Don't get me started on these lunches.  What kind of Ritalin are these moms siphoning off of their kids?

I have four kids and two additional toddlers that I watch.  If I did this, first of all, my kids would still not eat it, and then throw it at each other, and then I would be pissed and resentful to them. But also  they would STARVE and miss the holiest of holies, NAP because it would take two hours to do this for all 6 of them!

Next thing that drives me crazy.  WHY upon WHY do all of the nurseries and bathrooms have chandeliers?  What parent puts a chandelier in their kids room?  Or in the BATHROOM? 
Yeah, the Admiral wouldn't hit his head on that at all.  SMH.....

And finally, the party ideas. More importantly, the children's party ideas.  These days I am happy just to manage to HAVE a party for my children.  They are expensive, and a pain in the butt, and are just getting out of control.  (don't get me started on goodie bags. Why in the name of frugal Ben Franklin do I need to give all of the guests a gift, after I have invited them, fed them, and given them cake and ice cream?  Why?  I just don't get this tradition.  Seems to me that the party kind of IS the gift, right?  I mean, I just paid $300 for all of those little ingrates to get into Pump it up, and play on inflatables for two hours straight, $100 for pizza, and $60 for a giant cake to feed them all.  Really?  I have to give you all a bag full of 'goodies' (aka crap) that you are going to touch for the amount of time it takes for the car ride home, leave it in the car, only for  your parents to toss out the next time they clean out the car?  But I digress....)  But Pinterest has all of these ideas on there that make me feel like I am such a loser mom.  For example....
Individually wrapped crayons.  (pause for a withering stare.)  Come.  On.  WHO has time to do this for every crayon, for every bundle, for every kid?  I will just leave this at that.
Do you know how expensive this would be??  Who can afford to do this?? And if you can, don't tell me.  I don't want to know.
Now this one, I am shamefully going to admit, I tried to do this for my son.  I went to the store, and guess what it was going to cost to make one of these for every student in his class. Math lesson everyone, gather round.

 A roll of Rolos is about a dollar.  Each bundle needs three.  There were 23 students in his class last year. How much does momma need in order to make these for her precious?

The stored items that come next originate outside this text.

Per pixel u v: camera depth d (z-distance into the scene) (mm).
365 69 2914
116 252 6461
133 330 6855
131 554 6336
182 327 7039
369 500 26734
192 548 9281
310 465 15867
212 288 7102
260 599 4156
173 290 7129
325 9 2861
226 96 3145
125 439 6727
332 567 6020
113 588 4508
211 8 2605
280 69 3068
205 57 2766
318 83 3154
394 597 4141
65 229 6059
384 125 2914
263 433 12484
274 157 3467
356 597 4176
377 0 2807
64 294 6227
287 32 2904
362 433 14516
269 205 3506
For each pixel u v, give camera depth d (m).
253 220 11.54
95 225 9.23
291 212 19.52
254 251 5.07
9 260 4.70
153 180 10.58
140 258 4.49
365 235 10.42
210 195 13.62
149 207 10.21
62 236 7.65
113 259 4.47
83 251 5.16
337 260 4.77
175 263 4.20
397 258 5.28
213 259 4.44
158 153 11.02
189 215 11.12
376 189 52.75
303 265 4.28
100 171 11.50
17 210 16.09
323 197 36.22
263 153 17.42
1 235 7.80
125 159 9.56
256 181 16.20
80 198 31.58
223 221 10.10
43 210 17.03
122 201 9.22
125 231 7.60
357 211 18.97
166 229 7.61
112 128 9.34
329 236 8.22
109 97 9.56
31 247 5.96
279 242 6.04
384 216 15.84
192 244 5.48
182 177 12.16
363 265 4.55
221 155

Answer: $66!!!!  For CANDY!  So even if I would have done one stick of Dynamite for each student, it would have been $23.  So I went with Mentos.  They were much cheaper.  Then there is the message.  I was making these pretty close to after Sandy Hook happened.  So I didn't think 'Bomb' would be a good word to use for the message.  I changed it to "You are a blast to have as a friend".  Better, right?  Oh, and let me also say, it took me 3 HOURS to make and write the message and tape it all together.  AND I had to do all of this AFTER my littles went to bed.  What kind of crack was I on, you ask?  Well, we were getting ready to move, and I was having serious mommy guilt for what I was going to put my son through.  So I thought I would do something nice for him.  Now I will say, he really did love and appreciate it, but I will probably never ever do something like this again.  Probably.

 I don't know, mommy guilt will make you do a lot of things.  Including Pinterest.